(REQUIRED ACTIONS):
a – In the blog post titled "Comparisons," who did the writer have lunch with?
b – Proceed with the blog post titled "Comparisons," continuing it from where it stops.

Comparisons

So if you read my last post, you’re aware I’ve been struggling a bit lately. Most of the struggle has centered around me, being obsessed with myself, and expecting everyone else to be obsessed with me too.

I know. Yikes.

But I’m happy to say that after a very nourishing (in so many ways) lunch with my friend Sophie, several long talks with my dear husband, and all the incredible comments from you guys, I am feeling about a million times better.

Will I have some other type of psychotic breakdown at some point in the near future? Oh, sure. And it will probably involve a lot of tears while I point out my every flaw, loudly, to my spouse and wail about what a mess I am. And then I will consume a large amount of greasy, carb-laden food to make myself feel better (until the indigestion hits, anyway). And no doubt this hypothetical breakdown will culminate with my standing in the closet talking about how much I hate all my clothes.

But until that happens, Hooray! I am in great spirits.

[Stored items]
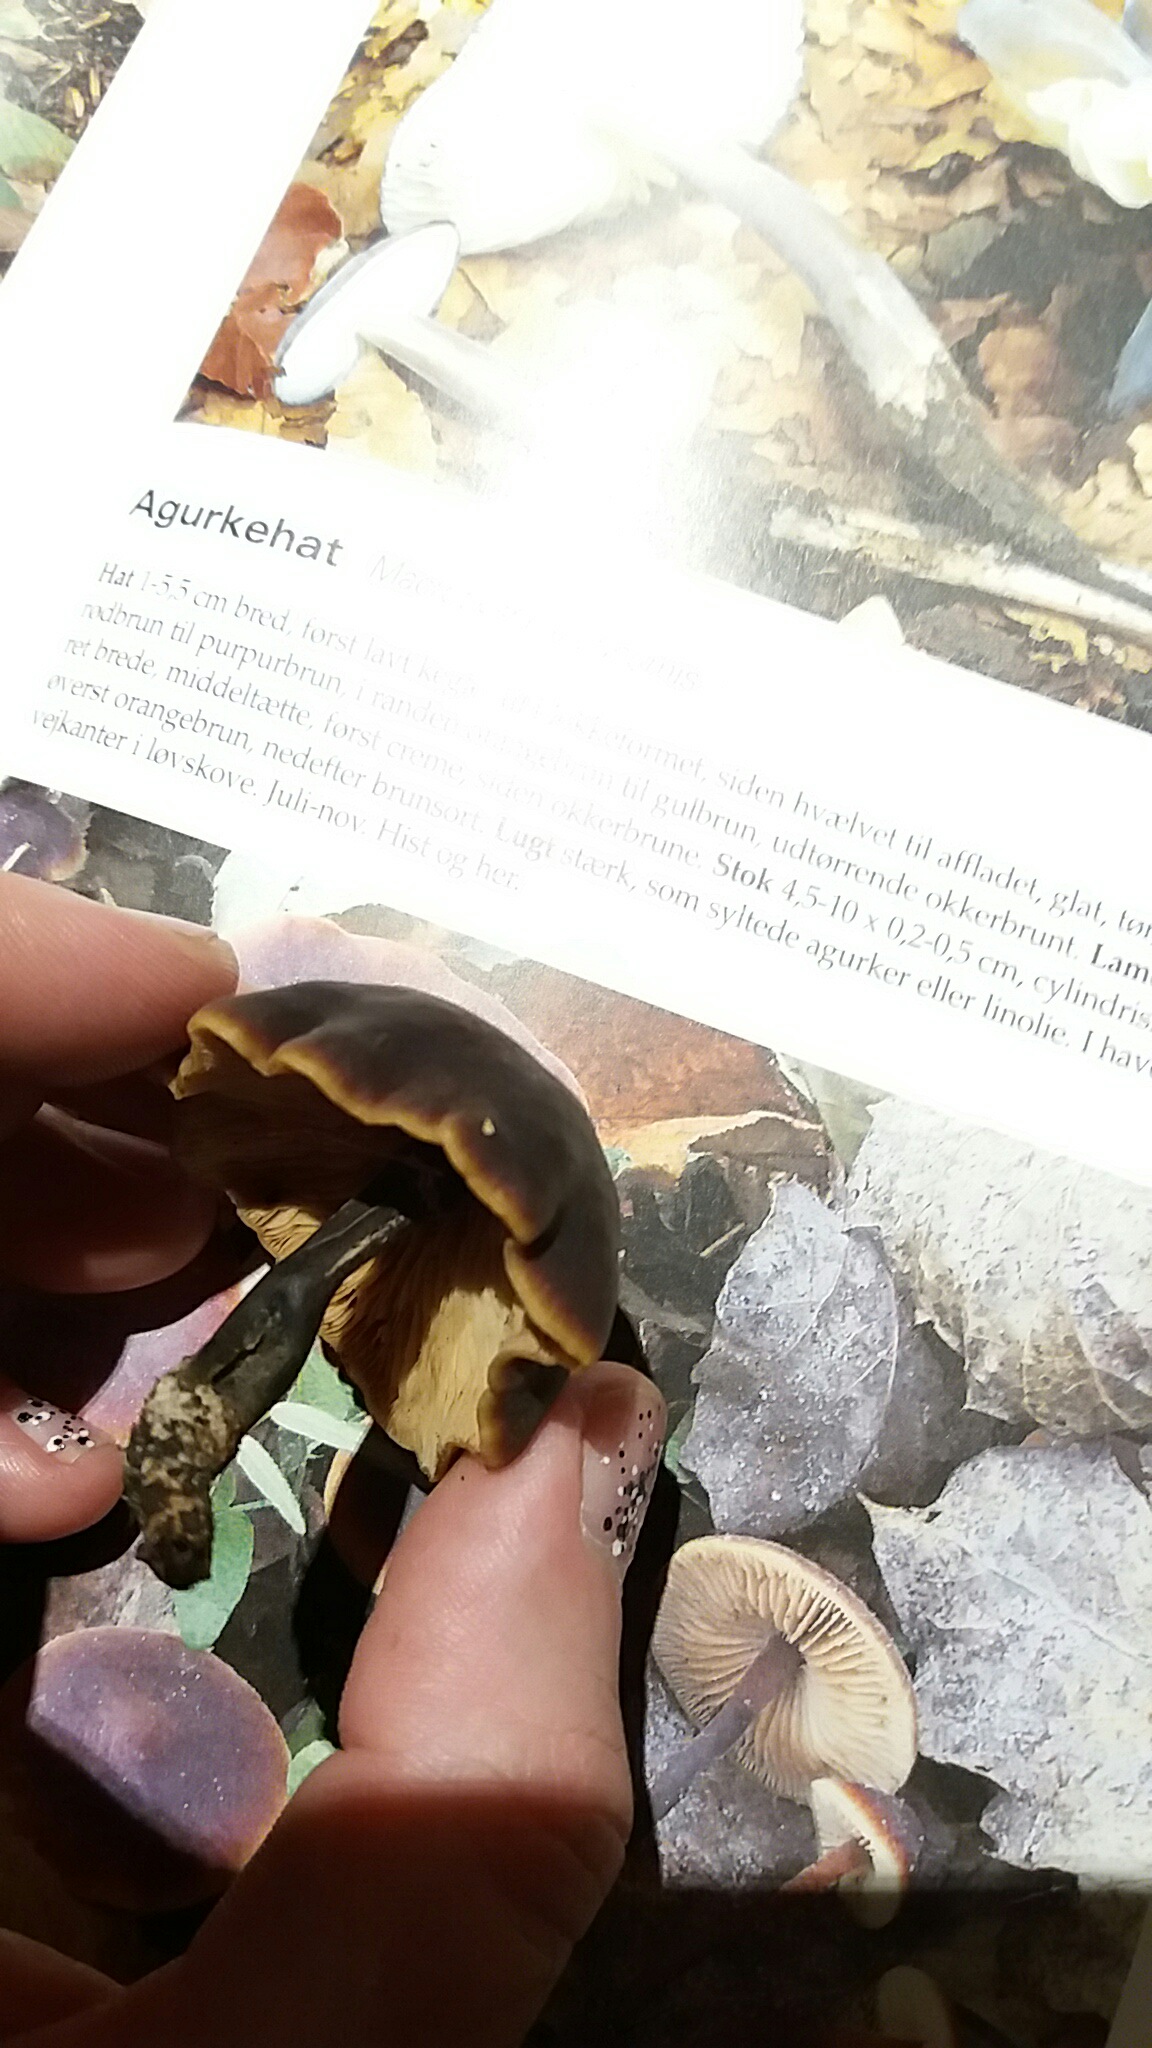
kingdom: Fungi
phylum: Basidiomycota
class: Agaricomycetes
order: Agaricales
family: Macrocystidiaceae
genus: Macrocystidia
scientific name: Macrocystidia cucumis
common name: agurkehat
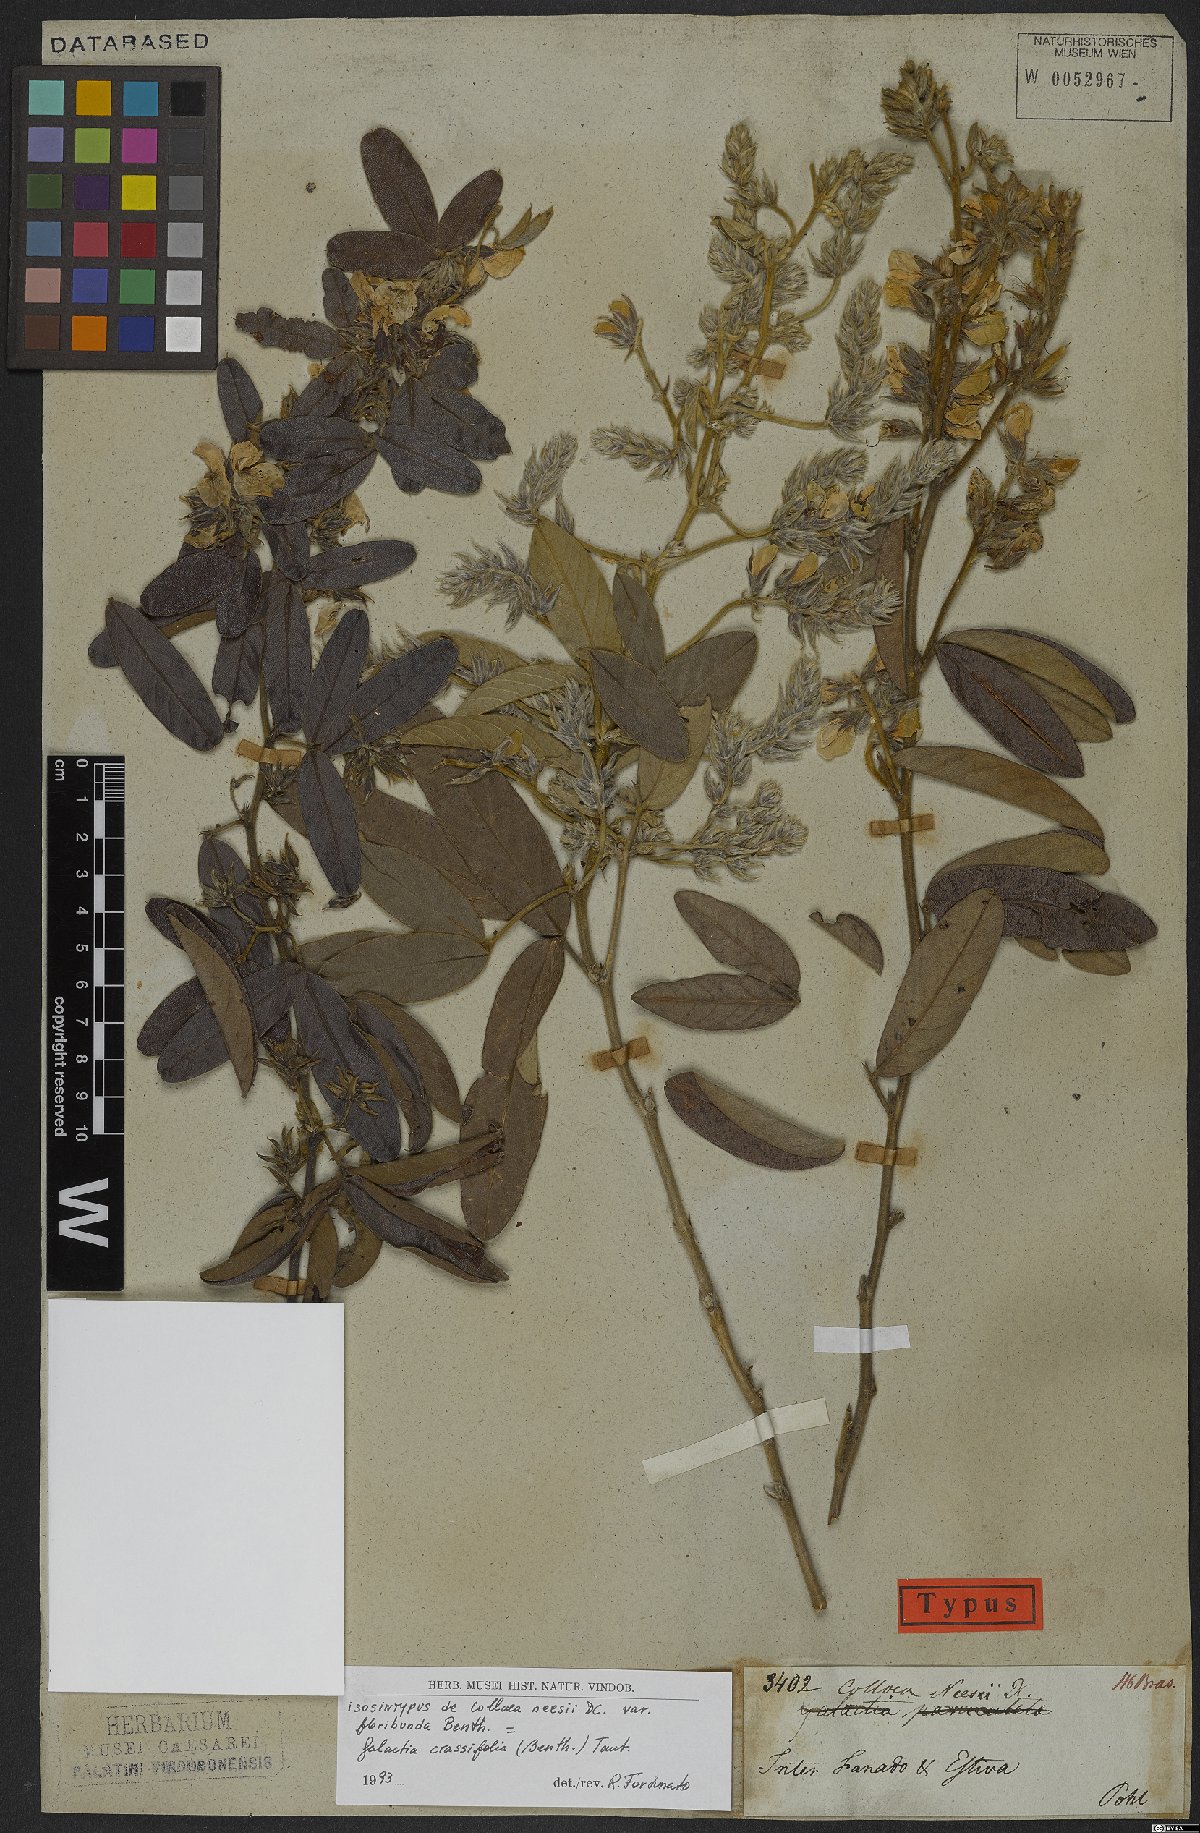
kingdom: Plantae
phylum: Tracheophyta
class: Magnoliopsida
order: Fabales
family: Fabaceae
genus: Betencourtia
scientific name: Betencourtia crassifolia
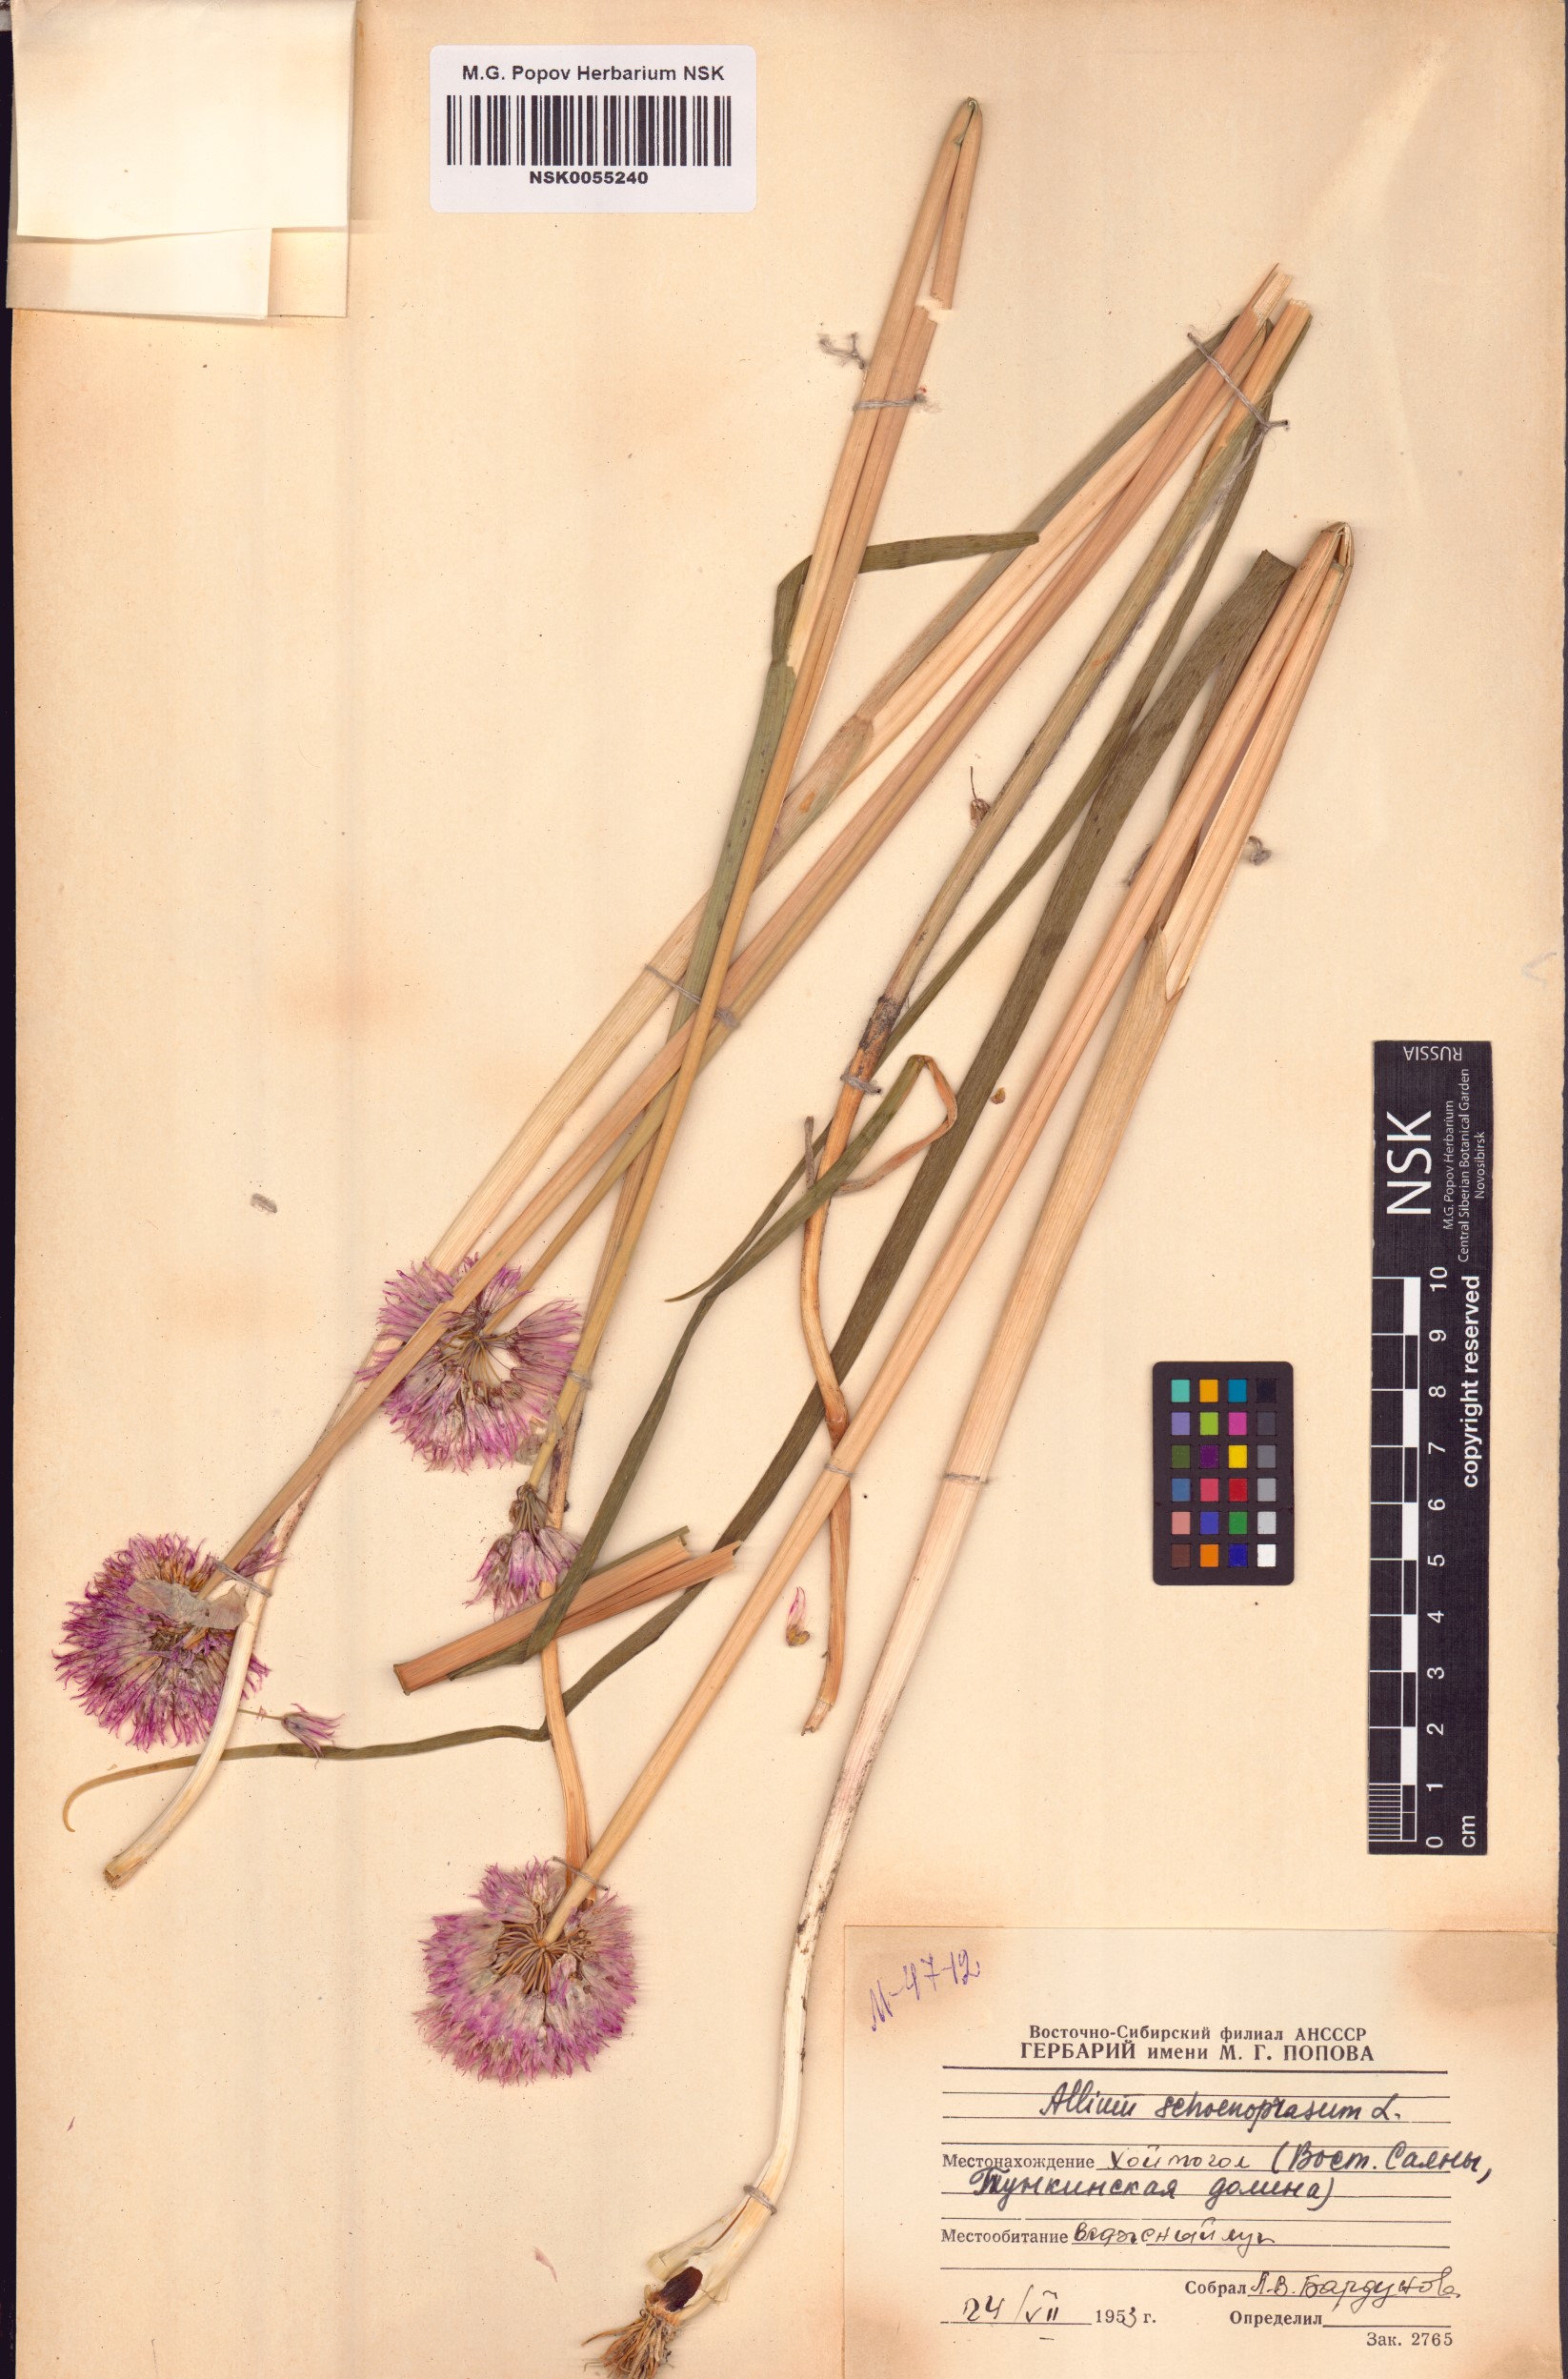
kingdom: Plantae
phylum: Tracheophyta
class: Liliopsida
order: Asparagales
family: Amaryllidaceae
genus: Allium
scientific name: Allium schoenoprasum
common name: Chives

(EXERCISE RESULTS):
a – The writer's friend Sophie.

b –
Isn’t it funny how self-centered we humans can be? For example – and please don’t think I’m throwing myself another pity party here, because I’m really not – but do y’all ever compare the number of blog followers or Twitter followers you have to the number that other people have, and feel somehow unvalidated because it’s not as many?

I do. How pathetic is that? Do I really have that much of an inferiority complex that I’m sitting there going, “Well, she has 450 Twitter followers and I only have 150. What can I do to get more people to follow me?”

Because let me tell you, that exactΒ thought has gone through my mind before. Same with the blog followers.

It’s so silly. So childish and immature and frivolous.

When this new website gets going – remember? The one I’m going to use to lure some publishers into my lair? – I’m going to link my blog into it, but I think I might disable the “Followers” feature. And – call me crazy, but I might disable the comments, too. Because guess what?

Yep. I judge myself based on the number of comments my posts get. (Please don’t leave me a pity comment because I said that. That isn’t what I’m going for here.)

In short, I am an insecure person, probably just like all of you. So I’ve got a new gameplan: Focus all my energy (or most of it, anyway) on others. Helping others, spending time with others, loving others. Serving others. Being a good wife, daughter, sister, friend.

And forgetting about ME for a little while.

Love y’all. For real, thanks for the encouragement. It means a lot.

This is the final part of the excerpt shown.